Human pose images with coordinates:
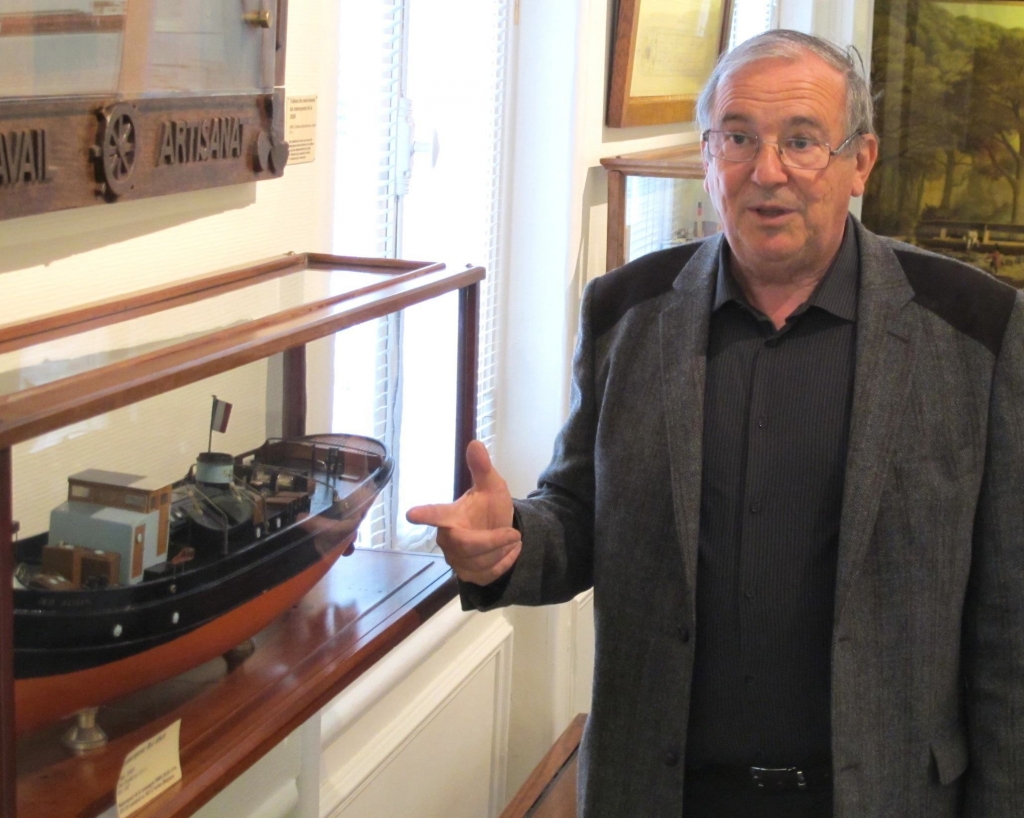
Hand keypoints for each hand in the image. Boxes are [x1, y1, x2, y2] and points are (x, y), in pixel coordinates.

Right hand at [406, 440, 520, 585]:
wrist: (503, 533)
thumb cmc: (490, 507)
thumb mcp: (492, 486)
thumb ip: (482, 468)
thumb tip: (475, 443)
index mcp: (450, 515)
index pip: (435, 514)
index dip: (424, 514)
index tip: (411, 514)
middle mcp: (447, 539)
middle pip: (465, 545)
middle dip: (493, 540)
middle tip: (514, 534)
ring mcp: (456, 559)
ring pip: (480, 561)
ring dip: (502, 551)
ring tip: (511, 540)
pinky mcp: (468, 575)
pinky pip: (488, 574)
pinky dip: (505, 563)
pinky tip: (510, 552)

▸ WORK REQUEST
Write out the entries above verbatim, without pictures.

▸ OUTPUT OF THE TASK
Hand keypoints for each hand in the image. Boxes are [x1, y1, x2, y2] and points are (x, y), in pixel coordinates.

Right hand at [406, 440, 520, 585]:
wrist: (503, 533)
thumb cmc: (490, 507)
thumb mcp: (492, 486)
thumb ip: (482, 468)
thumb tip: (475, 443)
index mcp: (450, 515)
index pip: (435, 514)
index dip: (424, 514)
index tip: (411, 514)
middle mcp: (447, 539)
middle pip: (465, 545)
middle dip: (493, 540)
middle tip: (514, 534)
ring mcp: (456, 559)
ring pip: (480, 561)
ring dip: (502, 551)
ring tip: (511, 540)
pinky mcp: (468, 575)
pinky pip: (488, 574)
pinky dip: (505, 563)
pinky tip: (510, 552)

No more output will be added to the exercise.